• [GOAL OF THE EXERCISE]
Each entry should be restated word for word, with all pictures left out.

• [DATA FOR REVIEW]
· · ·
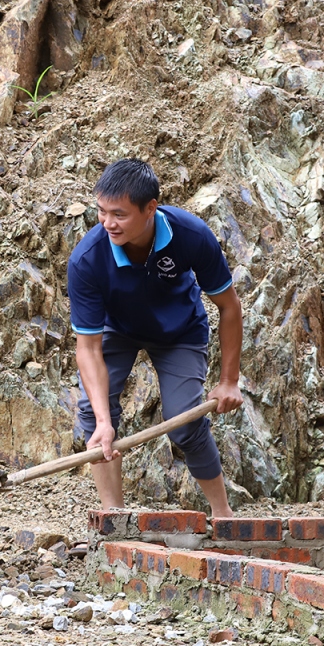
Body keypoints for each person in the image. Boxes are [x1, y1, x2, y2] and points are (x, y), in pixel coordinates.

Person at [67, 159, 243, 515]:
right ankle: (113, 522)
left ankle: (225, 518)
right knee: (94, 416)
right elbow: (87, 347)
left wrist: (228, 380)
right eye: (101, 211)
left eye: (119, 214)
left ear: (150, 208)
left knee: (187, 423)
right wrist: (104, 422)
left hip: (179, 331)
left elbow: (229, 307)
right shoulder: (87, 259)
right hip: (118, 329)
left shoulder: (191, 235)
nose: (107, 223)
· · ·
• [PROBLEM SOLUTION]
Body keypoints for each person in the image. Boxes are [x1, y1, x2, y2] and points are (x, y), in pixel coordinates.

Person at [67, 159, 243, 515]:
right ankle: (113, 522)
left ankle: (225, 518)
right knee: (94, 416)
right elbow: (87, 347)
left wrist: (228, 380)
right eye: (101, 211)
left eye: (119, 214)
left ear: (150, 208)
left knee: (187, 423)
right wrist: (104, 422)
left hip: (179, 331)
left elbow: (229, 307)
right shoulder: (87, 259)
right hip: (118, 329)
left shoulder: (191, 235)
nose: (107, 223)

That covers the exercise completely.